Nilai tambah lain dalam realisasi e-Leraning berbasis 3G adalah keleluasaan bergerak bagi para siswa maupun karyawan dalam men-download content dari Internet secara cepat, kapan saja dan dimana saja. Hal itu semakin dipermudah dengan tersedianya handset yang dilengkapi dengan fasilitas aplikasi mobile office dipasaran.

Pada akhirnya manfaat besar yang diharapkan dapat diperoleh adalah pemerataan informasi bagi segenap elemen bangsa dengan tersedianya infrastruktur yang memadai, sehingga program pencerdasan bangsa akan lebih cepat terealisasi. Tentu saja jika para pemegang dan pemilik sumber daya potensial seperti operator telekomunikasi misalnya mau mengulurkan tangan dan membantu bangsa ini menuju ke kondisi yang lebih maju. Seperti di ceritakan diatas, langkah yang diambil oleh Mobile-8 sebagai operator CDMA baru, misalnya, walaupun lisensinya bukan 3G, mungkin patut mendapat perhatian. Karena perusahaan ini secara aktif menjawab kebutuhan yang diharapkan oleh masyarakat. Langkah ini juga sudah sepatutnya diikuti oleh operator lain yang memang memiliki sumber daya potensial dalam wujud pengabdianya kepada masyarakat melalui Corporate Social Responsibility.
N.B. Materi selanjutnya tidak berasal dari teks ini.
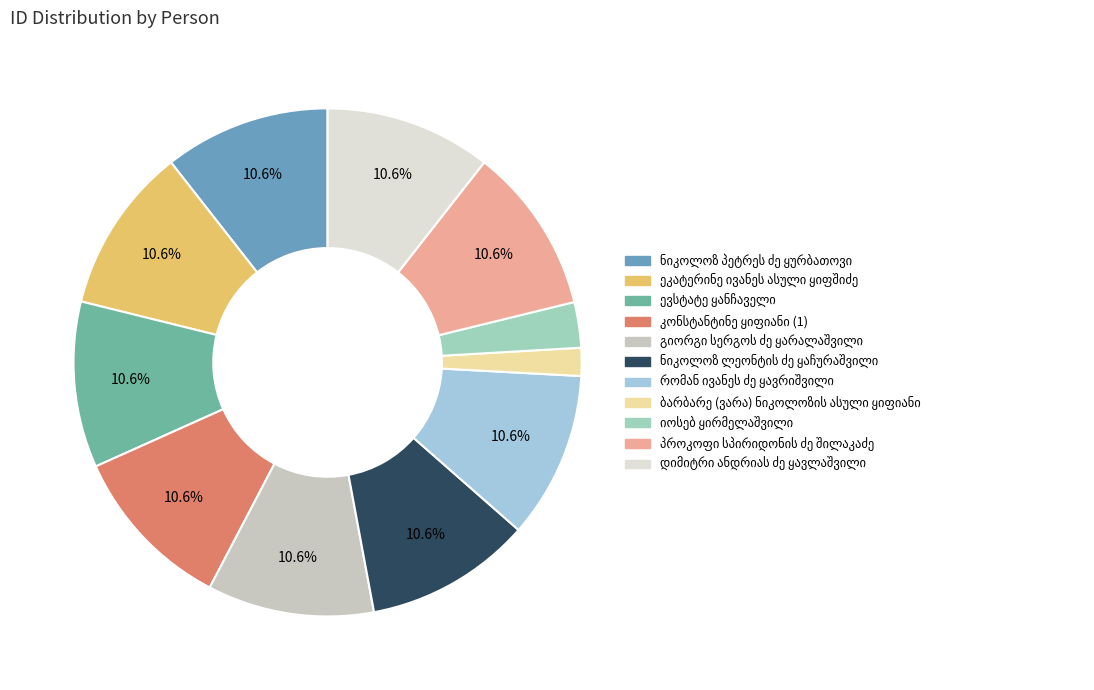

How many segments does this pie chart have?

11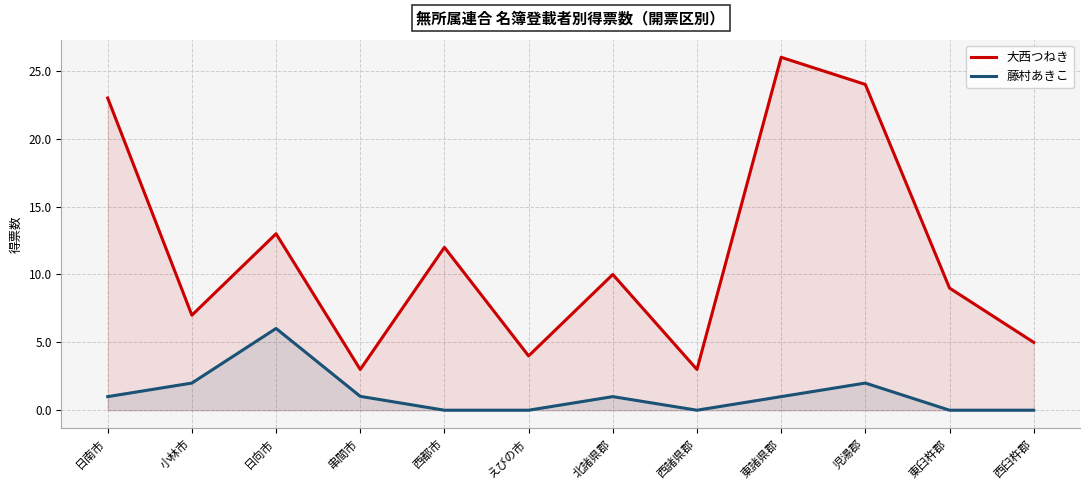

How many interior local valleys does the 藤村あきこ series have?

1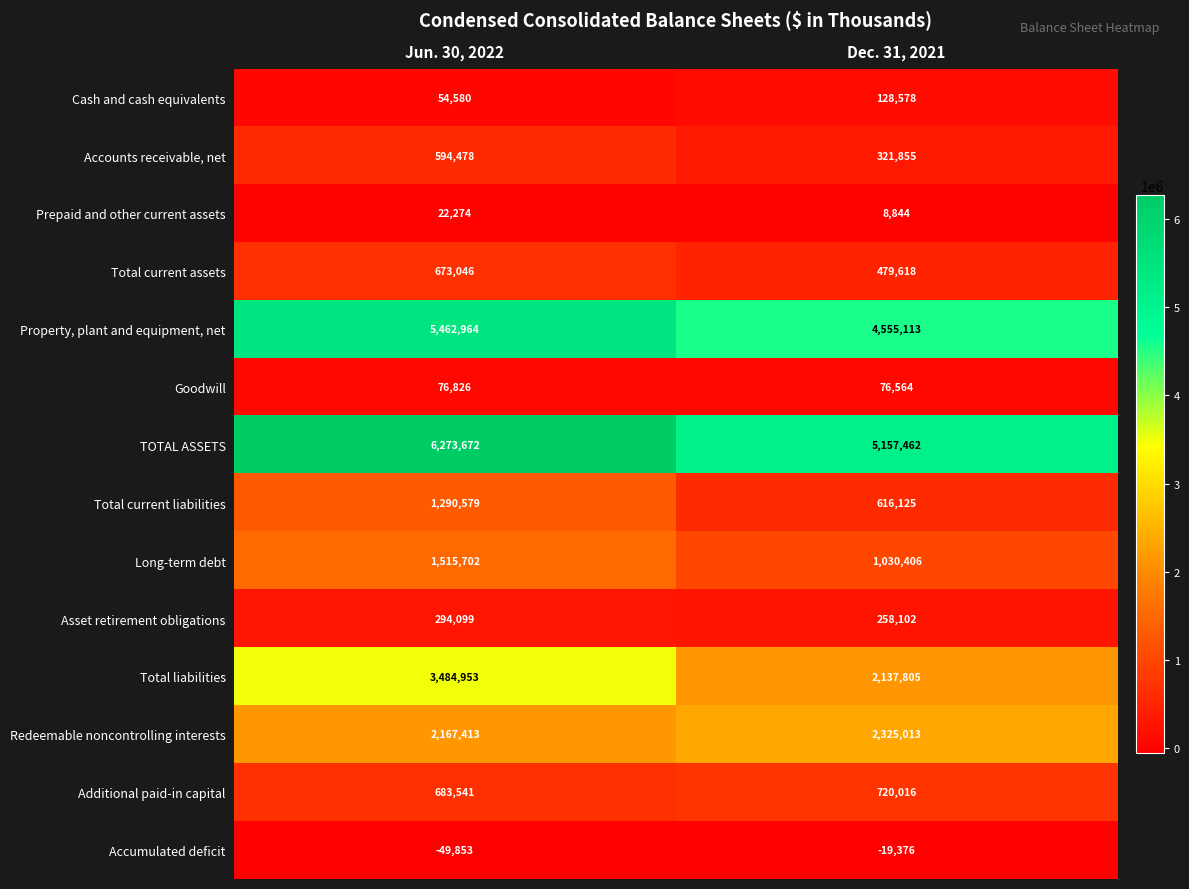

At how many categories does at least one series exceed 1306563?

2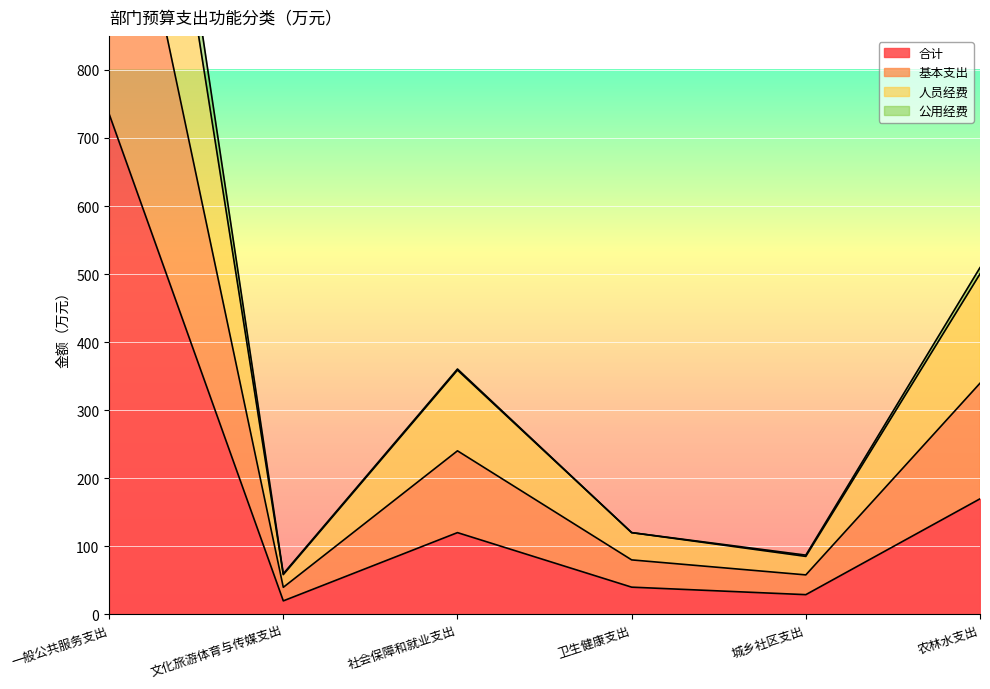

Which category has the highest value in the 合计 series?

一般公共服务支出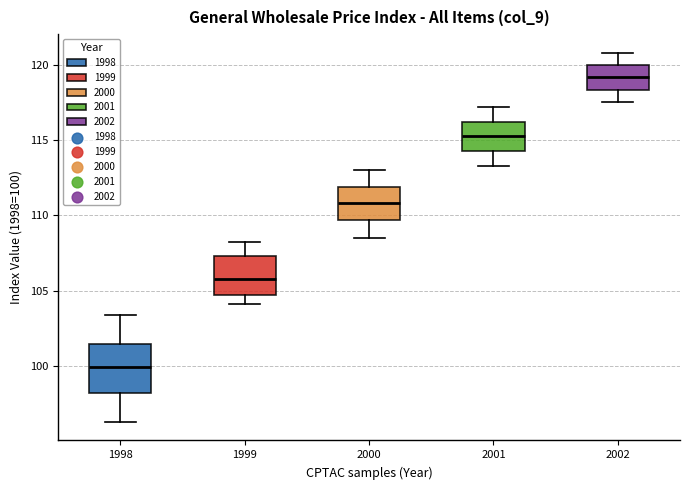

Reading left to right, transcribe this box plot: for each box, give where its median line is, the range the box spans, and where its two whiskers end, as read against the y-axis. The values are not printed on the chart, so give them approximately, as read against the axis.

1998: median 100.0, box 98.0 to 101.5, whiskers 96.5 to 103.5
1999: median 106.0, box 104.5 to 107.5, whiskers 104.0 to 108.0
2000: median 111.0, box 109.5 to 112.0, whiskers 108.5 to 113.0
2001: median 115.5, box 114.5 to 116.0, whiskers 113.5 to 117.0
2002: median 119.0, box 118.5 to 120.0, whiskers 117.5 to 121.0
Pelaksanaan CSR akan sangat menguntungkan untuk dilakukan oleh peusahaan-perusahaan besar karena selalu membawa dua kebaikan, terjadinya simbiosis mutualisme yang saling memberi insentif bagi kedua belah pihak. Insentif bagi masyarakat, tentu saja dampak positif dari CSR pada segala bidang, sedangkan bagi perusahaan sendiri kredibilitas dan kepercayaan masyarakat akan semakin besar dan bukan tidak mungkin akan berpengarus positif bagi kemajuan perusahaan. Selain itu menurut David Vogel dalam buku karanganya yang berjudul The Market for Virtue, The Potentials ans Limits of Corporate Social Responsibility mengatakan bahwa bagi perusahaan transnasional CSR sangat mengungtungkan untuk menjaga image dan kredibilitas dari serangan kampanye-kampanye negatif para aktivis.

Mengambil langkah-langkah strategis, jelas, berani dan bermanfaat langsung bagi masyarakat pada awal pengenalan layanan ini hendaknya menjadi pertimbangan utama oleh operator penyedia layanan 3G. Jika tidak, layanan 3G hanya akan menjadi fitur yang tidak termanfaatkan dan hanya menjadi bahan diskusi para pakar serta praktisi telekomunikasi tanpa jelas wujud dan bentuknya di tengah-tengah masyarakat. Tanpa kreatifitas dan inovasi tinggi, operator pemegang lisensi tidak akan mampu berharap banyak dari keberhasilan 3G. dan bukan tidak mungkin karena tarif yang terlalu mahal ditambah dengan coverage area terbatas dan kualitas yang kurang memuaskan, masyarakat akan bersabar menunggu kehadiran 4G yang sebentar lagi akan diperlihatkan kemampuanya oleh Samsung dalam ajang Samsung 4G forum di pulau Jeju Korea.